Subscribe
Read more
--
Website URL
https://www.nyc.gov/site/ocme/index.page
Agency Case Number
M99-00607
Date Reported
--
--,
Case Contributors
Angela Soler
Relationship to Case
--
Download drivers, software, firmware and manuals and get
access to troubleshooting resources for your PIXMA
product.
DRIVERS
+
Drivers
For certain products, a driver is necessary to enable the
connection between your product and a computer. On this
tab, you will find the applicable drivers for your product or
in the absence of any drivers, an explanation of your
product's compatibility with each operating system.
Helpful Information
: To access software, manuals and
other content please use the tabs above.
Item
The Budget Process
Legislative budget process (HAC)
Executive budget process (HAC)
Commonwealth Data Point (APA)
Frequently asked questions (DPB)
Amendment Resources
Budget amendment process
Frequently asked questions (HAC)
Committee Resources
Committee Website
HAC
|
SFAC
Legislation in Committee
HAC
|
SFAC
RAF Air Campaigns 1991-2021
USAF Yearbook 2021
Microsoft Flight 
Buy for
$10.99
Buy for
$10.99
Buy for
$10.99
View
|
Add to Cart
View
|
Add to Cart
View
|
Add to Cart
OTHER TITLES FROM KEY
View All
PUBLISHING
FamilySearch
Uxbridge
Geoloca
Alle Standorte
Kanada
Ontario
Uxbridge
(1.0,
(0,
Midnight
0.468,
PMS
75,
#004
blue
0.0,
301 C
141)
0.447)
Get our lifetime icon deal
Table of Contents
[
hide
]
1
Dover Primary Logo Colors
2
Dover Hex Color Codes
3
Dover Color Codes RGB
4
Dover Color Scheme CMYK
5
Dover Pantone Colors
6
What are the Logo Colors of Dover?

---

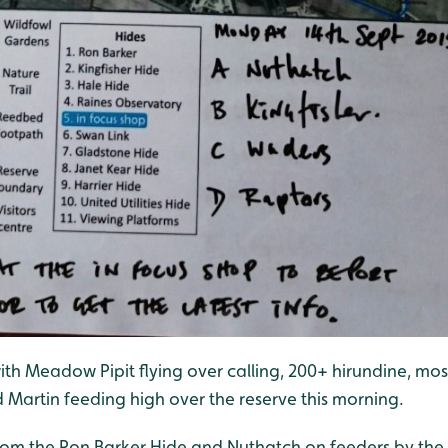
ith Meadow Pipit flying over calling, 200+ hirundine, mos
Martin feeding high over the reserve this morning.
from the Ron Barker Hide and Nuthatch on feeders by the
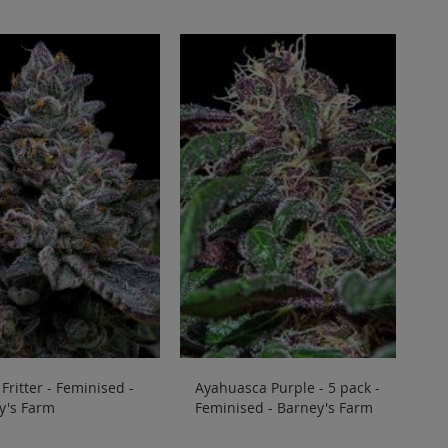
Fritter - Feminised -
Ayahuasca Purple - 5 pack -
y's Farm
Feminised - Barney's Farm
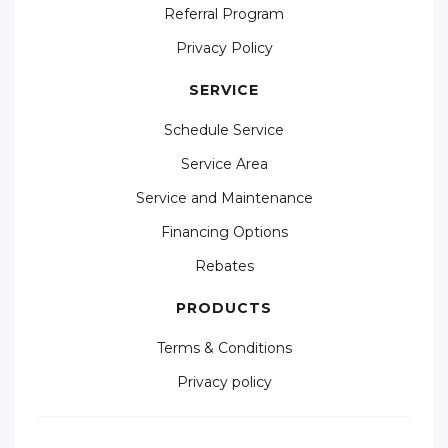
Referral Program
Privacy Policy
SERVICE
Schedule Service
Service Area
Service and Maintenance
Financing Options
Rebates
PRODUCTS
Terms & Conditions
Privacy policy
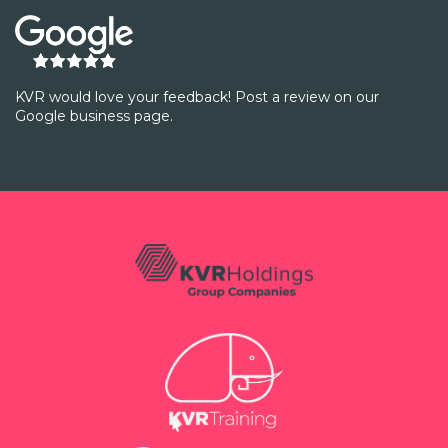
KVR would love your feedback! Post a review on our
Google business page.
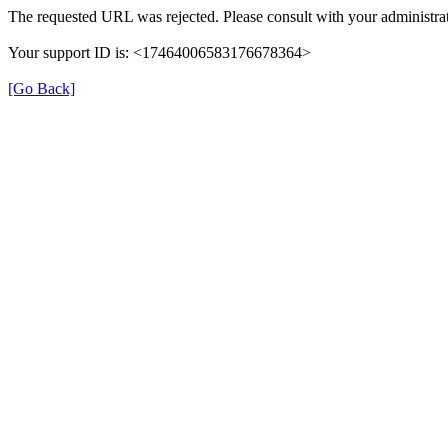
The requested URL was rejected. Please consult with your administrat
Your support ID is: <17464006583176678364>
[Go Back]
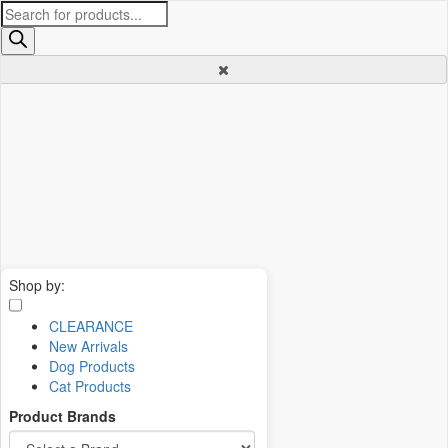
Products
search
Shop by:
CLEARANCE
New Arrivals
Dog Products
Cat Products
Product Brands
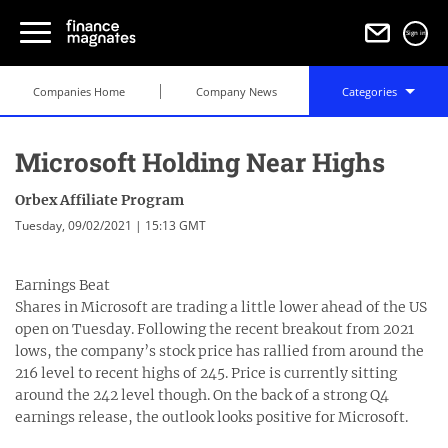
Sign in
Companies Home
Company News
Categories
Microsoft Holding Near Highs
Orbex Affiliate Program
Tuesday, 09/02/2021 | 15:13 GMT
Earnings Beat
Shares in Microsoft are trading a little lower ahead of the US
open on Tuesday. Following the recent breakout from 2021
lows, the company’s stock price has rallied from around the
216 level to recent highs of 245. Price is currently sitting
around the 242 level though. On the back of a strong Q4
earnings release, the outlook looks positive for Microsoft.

==

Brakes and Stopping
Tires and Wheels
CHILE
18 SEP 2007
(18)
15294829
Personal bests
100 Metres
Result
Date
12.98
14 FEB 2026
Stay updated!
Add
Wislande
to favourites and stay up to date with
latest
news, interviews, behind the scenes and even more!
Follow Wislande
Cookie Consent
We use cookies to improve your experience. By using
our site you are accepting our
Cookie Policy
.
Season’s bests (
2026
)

Task details:
Please give an exact copy of the lines above, beginning with the line containing "Angela Soler" and running through the line containing "Commonwealth Data Point (APA)", and of no other lines.

Answer for this exercise:
Angela Soler
Relationship to Case
--
Download drivers, software, firmware and manuals and get
access to troubleshooting resources for your PIXMA
product.
DRIVERS
+
Drivers
For certain products, a driver is necessary to enable the
connection between your product and a computer. On this
tab, you will find the applicable drivers for your product or
in the absence of any drivers, an explanation of your
product's compatibility with each operating system.
Helpful Information
: To access software, manuals and
other content please use the tabs above.
Item
The Budget Process
Legislative budget process (HAC)
Executive budget process (HAC)
Commonwealth Data Point (APA)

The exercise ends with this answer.